» Dataset records
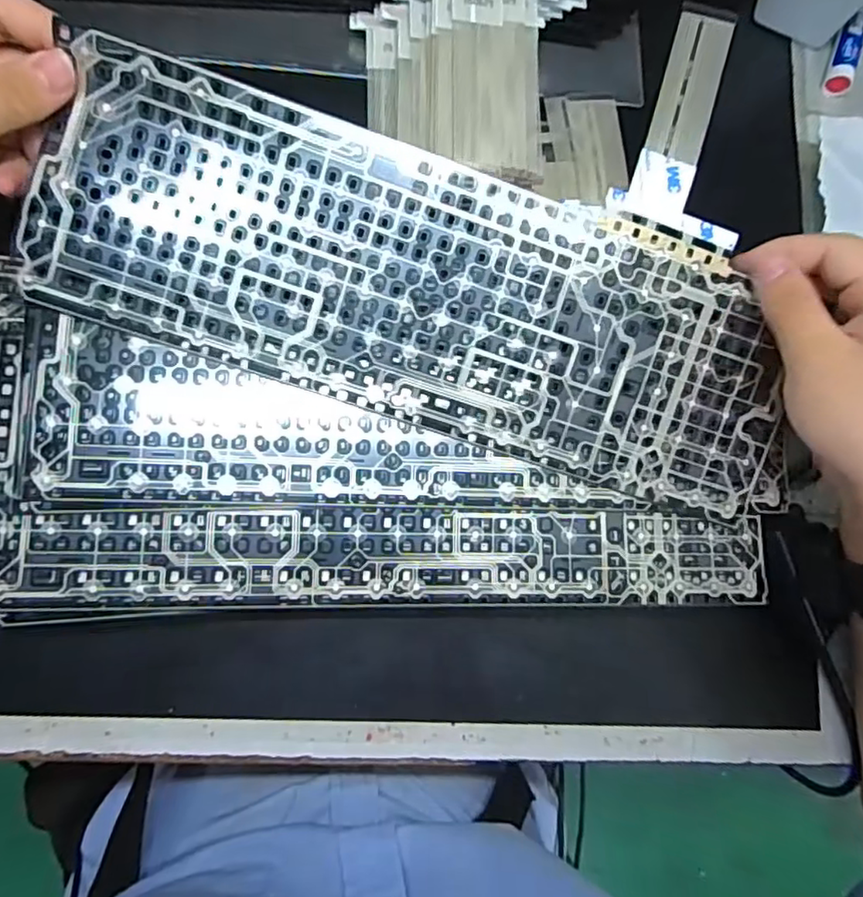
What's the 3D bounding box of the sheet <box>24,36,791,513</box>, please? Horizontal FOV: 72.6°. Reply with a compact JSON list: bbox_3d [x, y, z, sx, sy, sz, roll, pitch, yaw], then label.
[{"bbox_3d":[0.003,-0.073,0.277,0.351,0.004,0.113,18,97,-6],"label":"sheet"}]

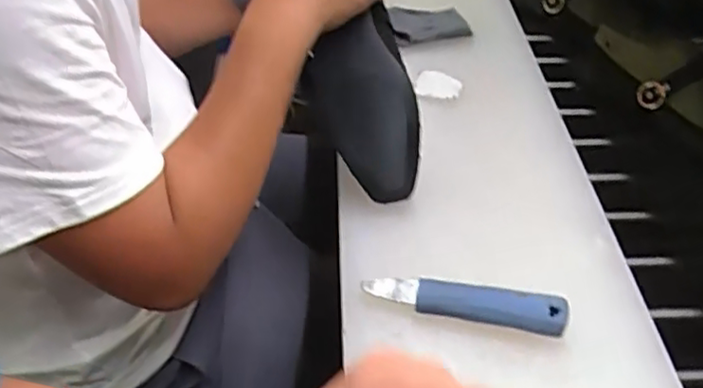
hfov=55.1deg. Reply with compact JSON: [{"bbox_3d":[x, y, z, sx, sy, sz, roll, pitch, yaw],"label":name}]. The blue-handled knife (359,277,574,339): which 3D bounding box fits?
[{"bbox_3d":[0.089,0.086,0.537,0.158,0.024,0.027,9,42,11],"label":"blue-handled knife"}]

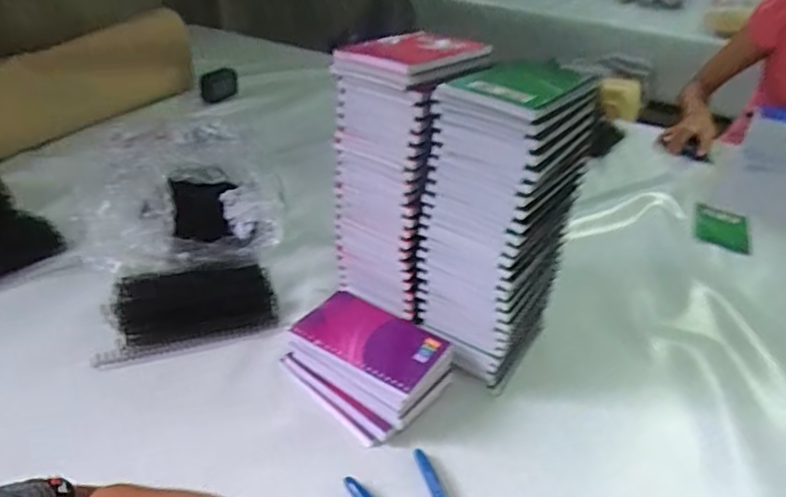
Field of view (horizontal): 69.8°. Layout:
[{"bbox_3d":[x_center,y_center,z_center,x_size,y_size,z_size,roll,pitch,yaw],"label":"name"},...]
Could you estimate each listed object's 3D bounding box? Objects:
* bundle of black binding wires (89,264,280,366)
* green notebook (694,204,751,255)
[{"bbox_3d":[-0.210,0.061,0.591,0.165,0.025,0.105,-8,35,-17],"label":"bundle of black binding wires"},{"bbox_3d":[0.497,-0.034,0.852,0.073,0.010,0.119,17,36,19],"label":"green notebook"}]

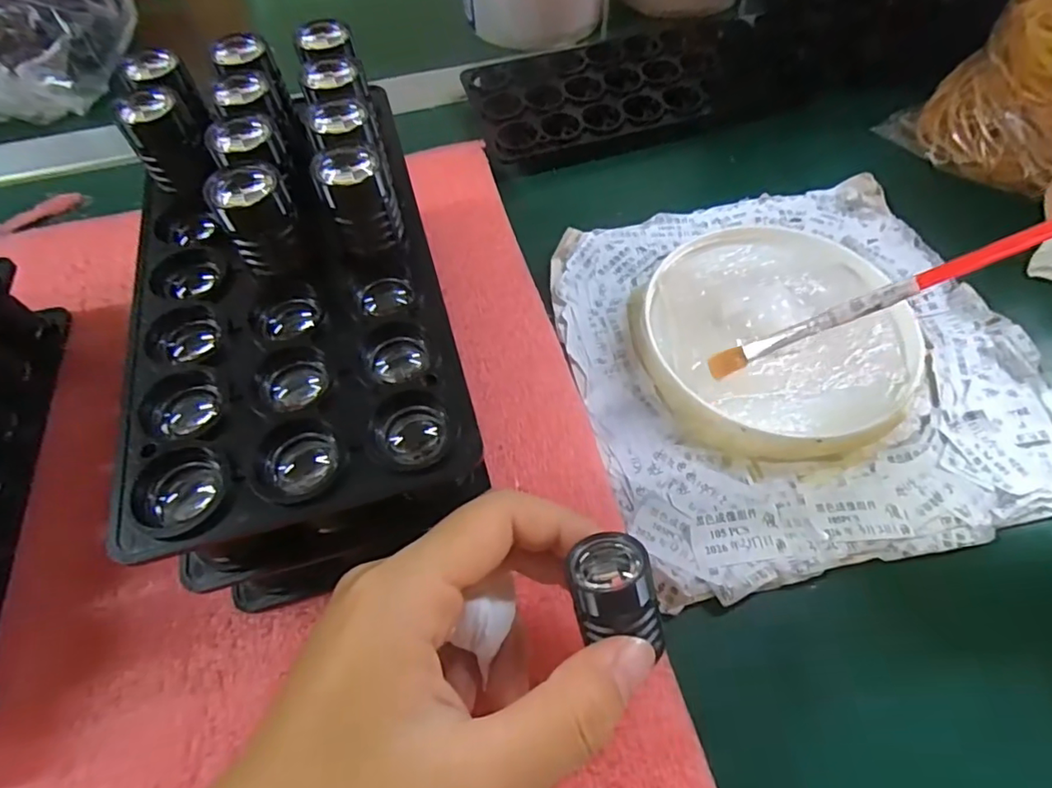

» What needs to be done
Beginning with the line where "Field of view" appears, transcribe the records above word for word through their last line, and include no pictures.

» Exercise result
Field of view (horizontal): 69.8°. Layout:
[{"bbox_3d":[x_center,y_center,z_center,x_size,y_size,z_size,roll,pitch,yaw],"label":"name"},...]
Could you estimate each listed object's 3D bounding box? Objects:
* bundle of black binding wires (89,264,280,366)
* green notebook (694,204,751,255)
[{"bbox_3d":[-0.210,0.061,0.591,0.165,0.025,0.105,-8,35,-17],"label":"bundle of black binding wires"},{"bbox_3d":[0.497,-0.034,0.852,0.073,0.010,0.119,17,36,19],"label":"green notebook"}]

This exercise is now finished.